Trotz seiner Insolvenz ist der Windkraftanbieter Prokon eine attraktive Kaufgelegenheit – auch für einen als Atomkonzern verschrienen Anbieter wie die EnBW, kommentiert der StZ-Wirtschaftschef Michael Heller.

Stuttgart - Der Fall Prokon ist ein Beispiel dafür, dass ein Unternehmen mit seiner Insolvenz keineswegs den Beleg dafür geliefert hat, dass es in der Marktwirtschaft nicht überleben kann. Der Verein „Freunde von Prokon“ hat jetzt mitgeteilt, dass das Kaufinteresse von Unternehmen wie EnBW und Capital Stage für die Werthaltigkeit des Windkraftunternehmens spricht. Das ist durchaus richtig. Prokon betreibt Anlagen, die Strom produzieren, der wiederum verkauft werden kann. Prokon ist letztlich nicht an seinem wirtschaftlichen, sondern an seinem finanziellen Konzept gescheitert. Die Mittelbeschaffung über die Ausgabe von Genussscheinen hat manche Beobachter an Schneeballsysteme erinnert, war zumindest aber nicht nachhaltig.

 

Dieser Konstruktionsfehler lässt sich nun beheben – entweder durch den Verkauf oder durch die Umwandlung in eine Genossenschaft. Der Wille vieler Genussscheininhaber, ihre Papiere in Genossenschaftsanteile umzuwandeln, ist nicht zu unterschätzen. Diese Anleger stehen zwar in dem Verdacht, nur wegen der hohen Zinsen Prokon-Genussscheine gezeichnet zu haben, aber nicht wenigen ging es auch darum, Geld in eine wirtschaftlich und ökologisch sinnvolle Aktivität zu stecken. Ob Prokon aber alleine mit diesen Anlegern im Rücken erhalten werden kann, ist fraglich, denn durch die Umwandlung alleine kommt noch kein Geld in die Kasse. Wie aber will Prokon die weitere Entwicklung finanzieren?
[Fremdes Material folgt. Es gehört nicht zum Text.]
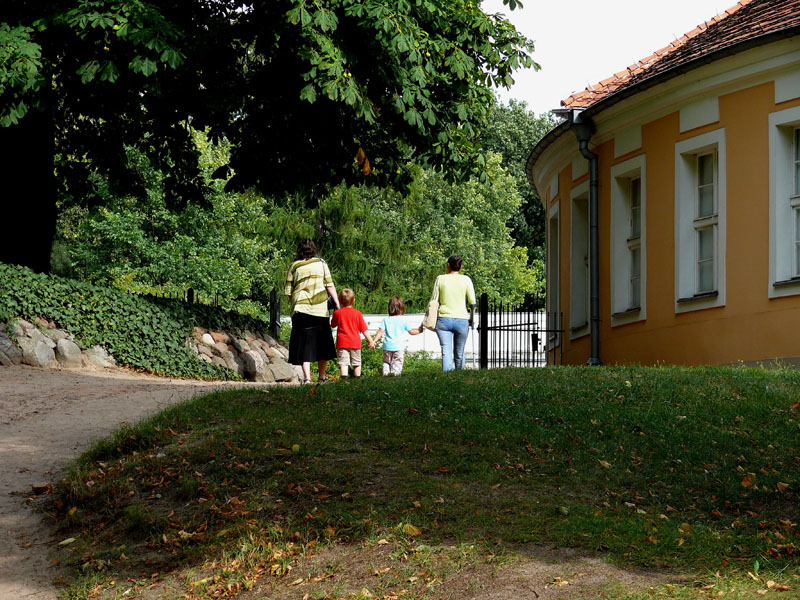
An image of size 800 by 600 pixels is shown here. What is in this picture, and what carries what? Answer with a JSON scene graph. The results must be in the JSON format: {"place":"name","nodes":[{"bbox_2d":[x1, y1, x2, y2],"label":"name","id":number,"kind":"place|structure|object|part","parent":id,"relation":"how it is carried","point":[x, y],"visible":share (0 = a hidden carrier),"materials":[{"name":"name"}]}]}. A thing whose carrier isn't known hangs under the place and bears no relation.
{"place":"outdoors","nodes":[
{"label":"outdoors","id":0,"kind":"place"},
{"bbox_2d":[0,319,294,380],"label":"stone wall","id":1,"kind":"structure","parent":0,"point":[48,362],"materials":[{"name":"grey stone"}]},
{"bbox_2d":[0,329,21,365],"label":"rock","id":2,"kind":"object","parent":1,"relation":"in","point":[2,350],"visible":0.88,"materials":[{"name":"grey stone"}]},
{"bbox_2d":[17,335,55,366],"label":"rock","id":3,"kind":"object","parent":1,"relation":"in","point":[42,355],"visible":0.79,"materials":[{"name":"grey stone"}]},
{"bbox_2d":[54,338,85,367],"label":"rock","id":4,"kind":"object","parent":1,"relation":"in","point":[68,353],"visible":0.75,"materials":[{"name":"grey stone"}]},
{"bbox_2d":[83,344,116,368],"label":"rock","id":5,"kind":"object","parent":1,"relation":"in","point":[101,355],"visible":0.56,"materials":[{"name":"grey stone"}]},
{"bbox_2d":[0,263,265,380],"label":"ivy","id":6,"kind":"object","parent":1,"relation":"attached to","point":[75,301],"visible":0.65,"materials":[{"name":"green plant"}]},
{"bbox_2d":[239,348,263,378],"label":"rock","id":7,"kind":"object","parent":1,"relation":"in","point":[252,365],"visible":0.84,"materials":[{"name":"grey stone"}]},
{"bbox_2d":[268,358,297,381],"label":"rock","id":8,"kind":"object","parent":1,"relation":"in","point":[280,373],"visible":0.74,"materials":[{"name":"grey stone"}]},
{"bbox_2d":[0,365,304,599],"label":"dirt path","id":9,"kind":"structure","parent":0,"point":[7,439],"materials":[{"name":"beige soil"}]},
{"bbox_2d":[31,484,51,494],"label":"fallen leaf","id":10,"kind":"object","parent":9,"relation":"on","point":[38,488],"visible":0.91,"materials":[{"name":"brown plant"}]},
{"bbox_2d":[44,361,799,599],"label":"lawn","id":11,"kind":"structure","parent":0,"point":[689,378],"materials":[{"name":"green plant"}]},
{"bbox_2d":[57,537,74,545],"label":"fallen leaf","id":12,"kind":"object","parent":11,"relation":"on","point":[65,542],"visible":0.86,"materials":[{"name":"plant"}]},
{"bbox_2d":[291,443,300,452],"label":"fallen leaf","id":13,"kind":"object","parent":11,"relation":"on","point":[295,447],"visible":0.97,"materials":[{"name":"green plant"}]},
{"bbox_2d":[330,289,374,378],"label":"child","id":14,"kind":"object","parent":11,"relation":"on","point":[358,368],"visible":0.99},
{"bbox_2d":[372,296,420,375],"label":"child","id":15,"kind":"object","parent":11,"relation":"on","point":[386,318],"visible":0.98},
{"bbox_2d":[400,522,421,535],"label":"fallen leaf","id":16,"kind":"object","parent":11,"relation":"on","point":[414,530],"visible":0.88,"materials":[{"name":"yellow plant"}]},
{"bbox_2d":[423,254,476,370],"label":"woman","id":17,"kind":"object","parent":11,"relation":"on","point":[454,284],"visible":0.96},
{"bbox_2d":[423,278,439,330],"label":"handbag","id":18,"kind":"object","parent":17,"relation":"hanging from","point":[433,311],"visible":0.71,"materials":[{"name":"beige fabric"}]},
{"bbox_2d":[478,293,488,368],"label":"gate post","id":19,"kind":"object","parent":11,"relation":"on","point":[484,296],"visible":0.78,"materials":[{"name":"black metal"}]},
{"bbox_2d":[475,295,561,368],"label":"iron fence","id":20,"kind":"object","parent":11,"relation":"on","point":[507,330],"visible":0.86,"materials":[{"name":"black metal"}]},
{"bbox_2d":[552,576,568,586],"label":"fallen leaf","id":21,"kind":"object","parent":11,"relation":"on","point":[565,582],"visible":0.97,"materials":[{"name":"plant"}]},
{"bbox_2d":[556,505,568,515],"label":"fallen leaf","id":22,"kind":"object","parent":11,"relation":"on","point":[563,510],"visible":0.97,"materials":[{"name":"green plant"}]},
{"bbox_2d":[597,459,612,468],"label":"fallen leaf","id":23,"kind":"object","parent":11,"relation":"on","point":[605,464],"visible":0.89,"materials":[{"name":"beige plant"}]},
{"bbox_2d":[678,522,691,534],"label":"fallen leaf","id":24,"kind":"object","parent":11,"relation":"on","point":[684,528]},
{"bbox_2d":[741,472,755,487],"label":"fallen leaf","id":25,"kind":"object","parent":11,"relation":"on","point":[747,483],"visible":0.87,"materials":[{"name":"orange plant"}]},
{"bbox_2d":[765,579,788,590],"label":"fallen leaf","id":26,"kind":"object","parent":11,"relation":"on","point":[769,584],"visible":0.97,"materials":[{"name":"beige plant"}]},
{"bbox_2d":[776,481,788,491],"label":"fallen leaf","id":27,"kind":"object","parent":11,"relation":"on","point":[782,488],"visible":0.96,"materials":[{"name":"brown plant"}]},
{"bbox_2d":[483,0,736,110],"label":"sky","id":28,"kind":"structure","parent":0,"point":[731,2],"materials":[{"name":"white"}]},
{"bbox_2d":[532,0,799,367],"label":"yellow building","id":29,"kind":"structure","parent":0,"point":[747,350],"materials":[{"name":"paint"}]},
{"bbox_2d":[546,206,560,345],"label":"window","id":30,"kind":"structure","parent":29,"relation":"in","point":[552,244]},
{"bbox_2d":[568,184,590,341],"label":"window","id":31,"kind":"structure","parent":29,"relation":"in","point":[577,229],"materials":[{"name":"white paint"}]},
{"bbox_2d":[565,110,599,368],"label":"drainpipe","id":32,"kind":"object","parent":29,"relation":"attached to","point":[592,184],"visible":0.85,"materials":[{"name":"grey metal"}]},
{"bbox_2d":[610,156,646,326],"label":"window","id":33,"kind":"structure","parent":29,"relation":"in","point":[618,288],"materials":[{"name":"white paint"}]},
{"bbox_2d":[558,0,799,110],"label":"tiled roof","id":34,"kind":"structure","parent":29,"relation":"on","point":[722,29],"materials":[{"name":"tile"}]},
{"bbox_2d":[673,129,725,314],"label":"window","id":35,"kind":"structure","parent":29,"relation":"in","point":[699,142],"materials":[{"name":"white paint"}]},
{"bbox_2d":[767,105,799,298],"label":"window","id":36,"kind":"structure","parent":29,"relation":"in","point":[785,120],"materials":[{"name":"white paint"}]},
{"label":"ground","id":37,"kind":"structure","parent":0},
{"bbox_2d":[56,127,282,315],"label":"tree","id":38,"kind":"object","parent":37,"relation":"on","point":[125,221],"visible":0.58,"materials":[{"name":"green plant"}]},
{"bbox_2d":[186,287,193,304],"label":"fence post","id":39,"kind":"object","parent":37,"relation":"on","point":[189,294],"visible":0.36,"materials":[{"name":"black"}]},
{"bbox_2d":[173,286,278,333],"label":"metal fence","id":40,"kind":"object","parent":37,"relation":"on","point":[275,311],"visible":0.31,"materials":[{"name":"black metal"}]},
{"bbox_2d":[1,0,536,281],"label":"large tree","id":41,"kind":"object","parent":37,"relation":"on","point":[32,185],"visible":0.98,"materials":[{"name":"green plant"}]},
{"label":"tree trunk","id":42,"kind":"part","parent":41,"relation":"part of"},
{"bbox_2d":[269,287,280,337],"label":"fence post","id":43,"kind":"object","parent":37,"relation":"on","point":[275,311],"visible":0.67,"materials":[{"name":"black metal"}]},
{"bbox_2d":[285,239,340,384],"label":"woman","id":44,"kind":"object","parent":37,"relation":"on","point":[303,331],"visible":0.96},
{"bbox_2d":[321,259,337,309],"label":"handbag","id":45,"kind":"object","parent":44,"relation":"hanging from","point":[328,303],"visible":0.26,"materials":[{"name":"black leather"}]},
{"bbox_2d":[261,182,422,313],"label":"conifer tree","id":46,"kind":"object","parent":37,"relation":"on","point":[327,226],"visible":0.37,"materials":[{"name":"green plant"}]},
{"bbox_2d":[325,347,444,377],"label":"shrub","id":47,"kind":"object","parent":37,"relation":"on","point":[373,355],"visible":0.27,"materials":[{"name":"green plant"}]},
{"bbox_2d":[275,158,538,313],"label":"tree","id":48,"kind":"object","parent":37,"relation":"on","point":[443,249],"visible":0.54,"materials":[{"name":"green plant"}]},
{"bbox_2d":[336,312,548,368],"label":"white fence","id":49,"kind":"object","parent":37,"relation":"on","point":[544,342],"visible":0.31,"materials":[{"name":"white"}]},
{"bbox_2d":[478,98,558,300],"label":"tree","id":50,"kind":"object","parent":37,"relation":"on","point":[517,113],"visible":0.29,"materials":[{"name":"green plant"}]}
]}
Da bietet ein etablierter Stromkonzern wie die EnBW schon mehr Sicherheit. Dass ausgerechnet ein als Atomkonzern verschriener Anbieter in Itzehoe zum Zug kommen könnte, mag manche Ökostromanhänger irritieren. In Wahrheit zeigt der Schritt, dass die EnBW die Energiewende ernst nimmt und bereit ist, sich zu wandeln. Das ist erfreulich. Allerdings: auch wenn Prokon sehr attraktiv erscheint, so ist doch Übereifer fehl am Platz. Die Übernahme eines Unternehmens aus der Insolvenz heraus ist mit Risiken verbunden, die ins Kalkül zu ziehen sind.